Opinión. Su última encrucijada, en Santa Fe
El Pacto de Olivos fue la gran encrucijada de Alfonsín: él lo firmó; él lo impuso dentro del radicalismo; pese a que a los radicales no les gustaba nada, él se aseguró en persona de que fuera bien votado, como convencional constituyente, y él mismo le puso el sello del abrazo final con Carlos Menem, feliz porque veía al alcance de su mano la reelección de 1995.
Durante los tres meses de la Convención Constituyente, Alfonsín no se movió de Santa Fe. Fueron tres meses largos: los fines de semana, cada cual volvía a su ciudad o a su provincia, feliz de poder sacudirse el aburrimiento de las sesiones. Alfonsín era el único que se quedaba siempre.

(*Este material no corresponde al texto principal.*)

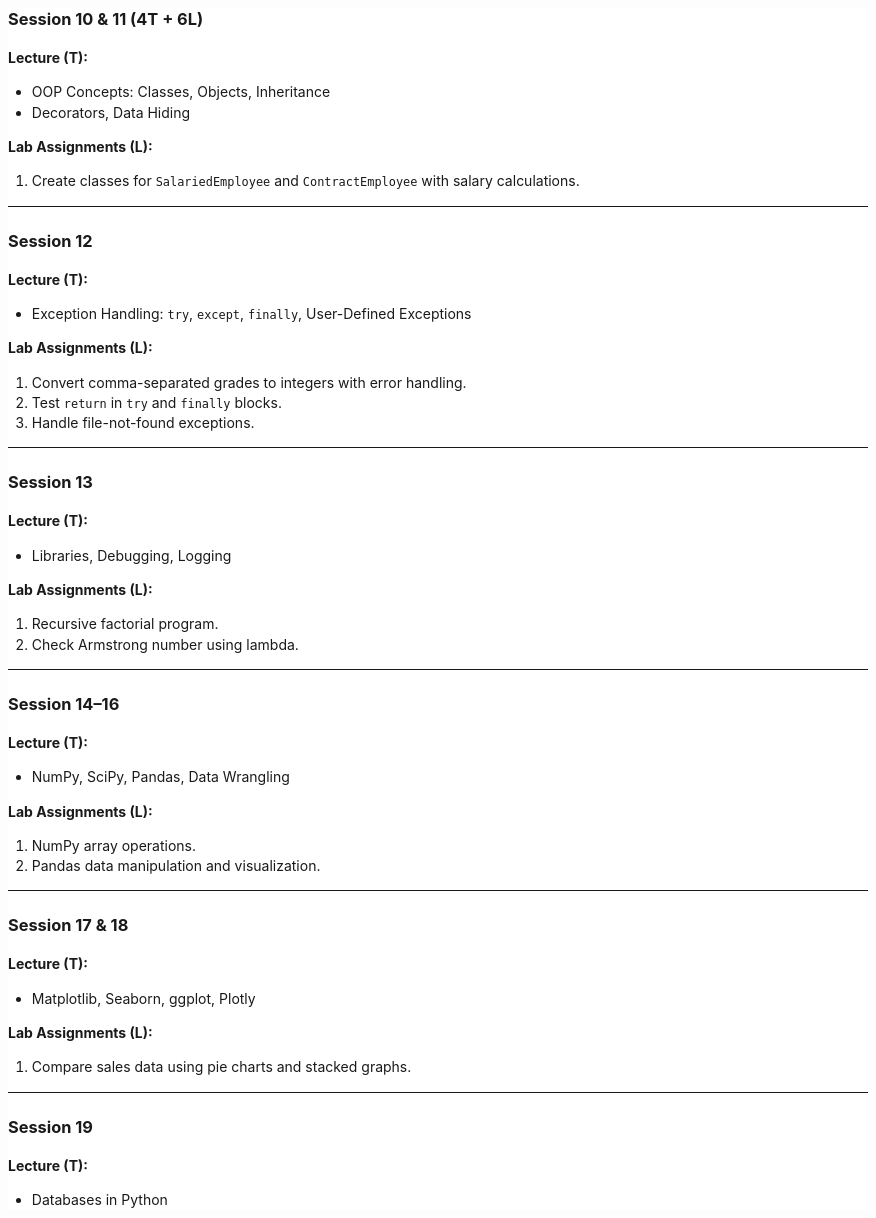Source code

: 
### Session 10 & 11 (4T + 6L)  
**Lecture (T):**  
- OOP Concepts: Classes, Objects, Inheritance  
- Decorators, Data Hiding  

**Lab Assignments (L):**  
1. Create classes for `SalariedEmployee` and `ContractEmployee` with salary calculations.  

---

### Session 12  
**Lecture (T):**  
- Exception Handling: `try`, `except`, `finally`, User-Defined Exceptions  

**Lab Assignments (L):**  
1. Convert comma-separated grades to integers with error handling.  
2. Test `return` in `try` and `finally` blocks.  
3. Handle file-not-found exceptions.  

---

### Session 13  
**Lecture (T):**  
- Libraries, Debugging, Logging  

**Lab Assignments (L):**  
1. Recursive factorial program.  
2. Check Armstrong number using lambda.  

---

### Session 14–16  
**Lecture (T):**  
- NumPy, SciPy, Pandas, Data Wrangling  

**Lab Assignments (L):**  
1. NumPy array operations.  
2. Pandas data manipulation and visualization.  

---

### Session 17 & 18  
**Lecture (T):**  
- Matplotlib, Seaborn, ggplot, Plotly  

**Lab Assignments (L):**  
1. Compare sales data using pie charts and stacked graphs.  

---

### Session 19  
**Lecture (T):**  
- Databases in Python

Santa Fe es una ciudad interesante: tiene bonitos alrededores, lugares de diversión nocturna y una costanera llena de maravillosas parrillas donde sirven pescado de río, pero, si no lo supo antes, Alfonsín nunca llegó a enterarse.
Su itinerario fue siempre el mismo: del viejo y un tanto deprimente hotel de tres estrellas en el que vivió durante su estada en Santa Fe al restaurante de abajo, del restaurante al hotel y del hotel a la universidad, donde deliberaban el plenario y las comisiones de la Constituyente.
Si se lo iba a ver los sábados o los domingos, se lo encontraba leyendo. Novelas, no: ensayos políticos y textos jurídicos.
Cuando volvían los demás, los lunes, se perdía en infinidad de reuniones. Era su pasión y era su última criatura, la más discutida, incluso hoy, después de tantos años.
Pero cualquiera que sea la opinión que se tenga de ella, habrá que admitir que el padre de la reforma no le sacó nunca los ojos de encima a su criatura.
Se la tomó muy en serio, fiel a su estilo: equivocadas o ciertas, no le gustó jamás hacer las cosas a medias.